***** DATA PROVIDED

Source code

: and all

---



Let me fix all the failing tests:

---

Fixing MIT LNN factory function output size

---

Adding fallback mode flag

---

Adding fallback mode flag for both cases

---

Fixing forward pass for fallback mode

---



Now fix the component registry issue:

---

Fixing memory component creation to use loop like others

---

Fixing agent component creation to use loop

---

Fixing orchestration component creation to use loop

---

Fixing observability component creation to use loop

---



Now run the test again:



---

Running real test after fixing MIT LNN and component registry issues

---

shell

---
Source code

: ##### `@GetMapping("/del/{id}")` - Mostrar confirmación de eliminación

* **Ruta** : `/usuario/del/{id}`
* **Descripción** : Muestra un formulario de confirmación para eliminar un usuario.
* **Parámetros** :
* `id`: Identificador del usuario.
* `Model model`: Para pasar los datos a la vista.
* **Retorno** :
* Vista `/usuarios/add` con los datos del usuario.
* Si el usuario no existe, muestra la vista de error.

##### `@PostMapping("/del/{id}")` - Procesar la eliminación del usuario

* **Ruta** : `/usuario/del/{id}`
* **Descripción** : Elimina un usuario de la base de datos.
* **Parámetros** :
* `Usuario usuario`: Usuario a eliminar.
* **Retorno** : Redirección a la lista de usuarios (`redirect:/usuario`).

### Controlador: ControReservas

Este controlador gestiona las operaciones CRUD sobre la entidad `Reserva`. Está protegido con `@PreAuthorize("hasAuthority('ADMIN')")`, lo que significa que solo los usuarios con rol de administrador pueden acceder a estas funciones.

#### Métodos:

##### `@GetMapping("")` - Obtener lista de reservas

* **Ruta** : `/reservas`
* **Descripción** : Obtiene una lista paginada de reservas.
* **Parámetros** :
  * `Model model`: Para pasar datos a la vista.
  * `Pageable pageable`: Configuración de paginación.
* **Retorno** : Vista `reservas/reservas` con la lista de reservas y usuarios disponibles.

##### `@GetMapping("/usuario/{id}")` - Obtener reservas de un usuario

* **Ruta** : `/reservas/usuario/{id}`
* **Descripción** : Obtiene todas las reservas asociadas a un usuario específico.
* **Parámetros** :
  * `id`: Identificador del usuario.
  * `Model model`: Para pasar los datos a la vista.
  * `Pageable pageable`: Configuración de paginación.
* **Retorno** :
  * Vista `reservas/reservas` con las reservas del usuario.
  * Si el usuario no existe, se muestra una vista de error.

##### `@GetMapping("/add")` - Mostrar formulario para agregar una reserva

**********

Going from the line that has "Fixing agent component creation to use loop" through the last line of the entries, retype each line exactly as given and add nothing.

**TASK RESPONSE**.
Fixing agent component creation to use loop

---

Fixing orchestration component creation to use loop

---

Fixing observability component creation to use loop

---



Now run the test again:



---

Running real test after fixing MIT LNN and component registry issues

---

shell

---
Source code

: ##### `@GetMapping("/del/{id}")` - Mostrar confirmación de eliminación

* **Ruta** : `/usuario/del/{id}`
* **Descripción** : Muestra un formulario de confirmación para eliminar un usuario.
* **Parámetros** :
* `id`: Identificador del usuario.
* `Model model`: Para pasar los datos a la vista.
* **Retorno** :
* Vista `/usuarios/add` con los datos del usuario.
* Si el usuario no existe, muestra la vista de error.

##### `@PostMapping("/del/{id}")` - Procesar la eliminación del usuario

* **Ruta** : `/usuario/del/{id}`
* **Descripción** : Elimina un usuario de la base de datos.
* **Parámetros** :
* `Usuario usuario`: Usuario a eliminar.
* **Retorno** : Redirección a la lista de usuarios (`redirect:/usuario`).

### Controlador: ControReservas

Este controlador gestiona las operaciones CRUD sobre la entidad `Reserva`. Está protegido con `@PreAuthorize("hasAuthority('ADMIN')")`, lo que significa que solo los usuarios con rol de administrador pueden acceder a estas funciones.

#### Métodos:

##### `@GetMapping("")` - Obtener lista de reservas

* **Ruta** : `/reservas`
* **Descripción** : Obtiene una lista paginada de reservas.
* **Parámetros** :
  * `Model model`: Para pasar datos a la vista.
  * `Pageable pageable`: Configuración de paginación.
* **Retorno** : Vista `reservas/reservas` con la lista de reservas y usuarios disponibles.

##### `@GetMapping("/usuario/{id}")` - Obtener reservas de un usuario

* **Ruta** : `/reservas/usuario/{id}`
* **Descripción** : Obtiene todas las reservas asociadas a un usuario específico.
* **Parámetros** :
  * `id`: Identificador del usuario.
  * `Model model`: Para pasar los datos a la vista.
  * `Pageable pageable`: Configuración de paginación.
* **Retorno** :
  * Vista `reservas/reservas` con las reservas del usuario.
  * Si el usuario no existe, se muestra una vista de error.

##### `@GetMapping("/add")` - Mostrar formulario para agregar una reserva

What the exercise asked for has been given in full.